Indian Finance Minister Jaitley: Will not intervene for now in foreign tax row
India's Finance Minister Arun Jaitley has said foreign investors should not look to New Delhi, for now, to provide relief from a court ruling ordering them to pay taxes on years of previously untaxed capital gains.
Jaitley, speaking at a seminar in Washington on 16 April, said that his 2015 budget exempts foreign profits from the Minimum Alternate Taxation (MAT) as of April 2015.
But with regard to previous years, Jaitley suggested that foreign institutional investors, who had gone to a judicial tribunal and lost, appeal the court verdict rather than asking him to step in, Reuters reported.

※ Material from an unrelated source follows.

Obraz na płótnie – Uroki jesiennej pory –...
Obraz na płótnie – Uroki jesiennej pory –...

Jaitley said: "Their expectation that having lost the case the state must now intervene. That looks a little difficult from my point of view, and therefore they have the option of agitating their remedies in law.

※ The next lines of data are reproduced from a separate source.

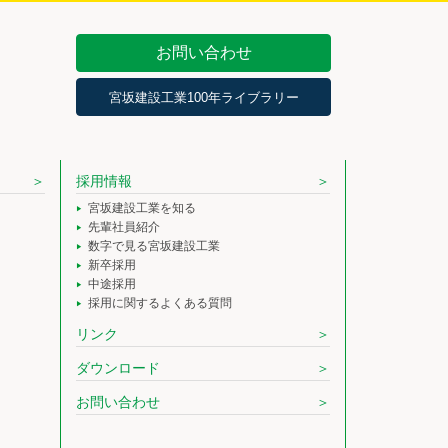
お問い合わせ
宮坂建設工業100年ライブラリー
採用情報
宮坂建設工業を知る
先輩社員紹介
数字で見る宮坂建設工業
新卒採用
中途採用
採用に関するよくある質問
リンク
ダウンロード
お問い合わせ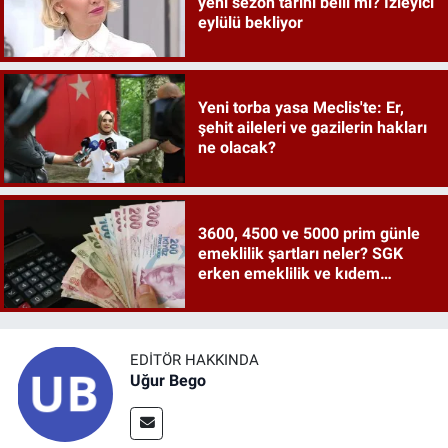
yeni sezon tarihi belli mi? İzleyici
eylülü bekliyor
Yeni torba yasa Meclis'te: Er,
şehit aileleri ve gazilerin hakları
ne olacak?
3600, 4500 ve 5000 prim günle
emeklilik şartları neler? SGK
erken emeklilik ve kıdem
tazminatı ayrıntıları
EDITÖR HAKKINDA
Uğur Bego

"It may not be possible for any government after a court verdict, which is a transient court verdict, which is still subject to appeals, to intervene in those particular matters."

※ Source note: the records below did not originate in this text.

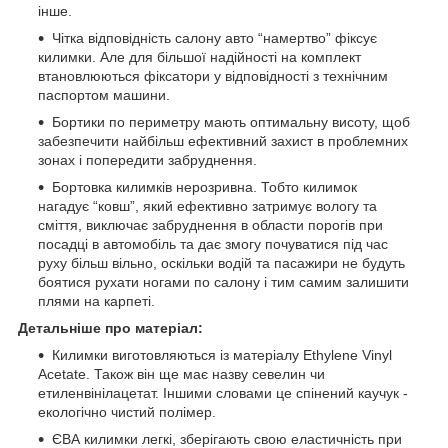
інше.
Чітка відповідність салону авто “намертво” фіксує
килимки. Але для більшої надійності на комплект
втановлюються фіксатори у відповідності з технічним
паспортом машини.
Бортики по периметру мають оптимальну висоту, щоб
забезпечити найбільш ефективний захист в проблемних
зонах і попередити забруднення.
Бортовка килимків нерозривна. Тобто килимок
нагадує “ковш”, який ефективно затримує вологу та
сміття, виключає забруднення в области порогів при
посадці в автомобіль та дає змогу почуватися під час
руху більш вільно, оскільки водій та пасажири не будуть
боятися рухати ногами по салону і тим самим залишити
плями на карпеті.
Детальніше про матеріал:
Килимки виготовляються із матеріалу Ethylene Vinyl
Acetate. Також він ще має назву севелин чи
етиленвінілацетат. Іншими словами це спінений каучук -
екологічно чистий полімер.
ЄВА килимки легкі, зберігають свою еластичність при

European and American investor groups are unhappy with India's MAT, which will apply levies for past years at a higher rate than what they had been subject to in the past.
Tax experts say foreigners may owe $8bn (£5.3bn, €7.4bn).
Many foreign investors have received notices requesting their MAT calculations for financial year 2011-2012 and India's tax office has said it will also apply the tax to previous years.